6. Oh come on… do I really need to go further?
So if I trust someone 100% should I be willing to trust them with my password? Well, I don’t trust anyone 100%, but that is not the question. In this case, even if I trust her 100%, we have to assume that my boss (who has never met her) doesn’t… and since some of the information that my password is protecting is my company’s, the answer is no, I should not trust them with my password.
Do I believe my mother would use my password for any reason other than watching TV? Frankly I do not. Do I think she is capable of getting into anything that she shouldn’t? Well, she does know how to use e-mail, so that is a possibility, but I do not think that she would.
The problem is not what I think she would do. The problem is this: What happens if I get back to my computer tonight, and something is amiss. What happens if something is missing, or changed, or whatever? Well the reality is that chances are it is from something that I did, but my first reaction would not be that. So why take the chance? Why risk losing the ability to trust my mother because of something that may or may not have been her fault? Simple… don’t put yourself into the position.

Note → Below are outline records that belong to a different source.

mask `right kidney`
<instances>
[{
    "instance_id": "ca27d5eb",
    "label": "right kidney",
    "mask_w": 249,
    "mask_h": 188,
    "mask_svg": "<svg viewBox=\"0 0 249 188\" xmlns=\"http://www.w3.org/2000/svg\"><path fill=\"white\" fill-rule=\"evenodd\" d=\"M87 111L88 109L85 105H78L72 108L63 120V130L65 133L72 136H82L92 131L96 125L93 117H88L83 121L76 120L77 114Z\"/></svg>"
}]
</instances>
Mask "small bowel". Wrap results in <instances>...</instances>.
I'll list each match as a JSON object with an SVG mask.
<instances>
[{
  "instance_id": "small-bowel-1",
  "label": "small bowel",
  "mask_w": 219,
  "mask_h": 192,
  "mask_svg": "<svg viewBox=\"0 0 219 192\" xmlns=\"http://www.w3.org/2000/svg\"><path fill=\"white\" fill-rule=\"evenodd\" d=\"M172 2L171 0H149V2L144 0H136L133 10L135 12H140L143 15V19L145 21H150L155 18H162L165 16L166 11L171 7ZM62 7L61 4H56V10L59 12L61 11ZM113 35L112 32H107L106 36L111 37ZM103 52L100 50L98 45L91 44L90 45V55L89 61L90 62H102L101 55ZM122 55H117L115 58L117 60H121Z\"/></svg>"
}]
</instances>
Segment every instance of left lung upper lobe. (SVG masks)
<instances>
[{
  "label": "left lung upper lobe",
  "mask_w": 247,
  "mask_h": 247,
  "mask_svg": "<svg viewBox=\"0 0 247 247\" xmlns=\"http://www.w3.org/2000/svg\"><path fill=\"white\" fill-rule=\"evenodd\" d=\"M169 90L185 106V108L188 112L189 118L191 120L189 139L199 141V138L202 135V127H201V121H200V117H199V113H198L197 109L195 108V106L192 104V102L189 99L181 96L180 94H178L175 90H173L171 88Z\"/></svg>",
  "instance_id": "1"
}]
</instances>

I connected my mother’s iPad to my wireless network, and she should be able to do anything she needs on that device… if she had the wherewithal to hack into my systems via wifi then I would be a sitting duck, but she doesn’t… in fact not only does she not have the ability, she also does not have the desire or malicious intent.
On the first page of the book The Sum of All Fears there is a quote that I have always liked. I thought it was a Winston Churchill quote, but as I looked it up on the Internet it looks like it is attributed to Benjamin Franklin. It is:
Three can keep a secret, if two of them are dead
Is that true? Maybe yes and maybe no, but the only true way you can know for certain that nobody will share your secrets is by not sharing them with anyone else. Passwords are the same way.
I have been asked before if I have a password store in case I get hit by a truck. The answer is that I do not. Why not? There is nothing that I need people to access if I am dead. They can reformat my computer and all of my hard drives and use them to their hearts’ content… but the information is mine. I don’t need anyone logging into my Facebook or LinkedIn after I am gone, and with regard to my banking, well the executor of my estate will have the legal means to deal with the banks. Some information can die with me, and I am quite at peace with that knowledge. My blogs? Once I am dead the last post will have been posted, and they will remain there until WordPress decides to take them down. E-mail? Nobody needs to be notified of my death who cannot be notified by other means.
Passwords are private, and should remain so. The integrity of your data and systems and reputation relies on that. Sharing them with anyone is a bad idea, and if you disagree? Well don’t tell me I didn’t warn you!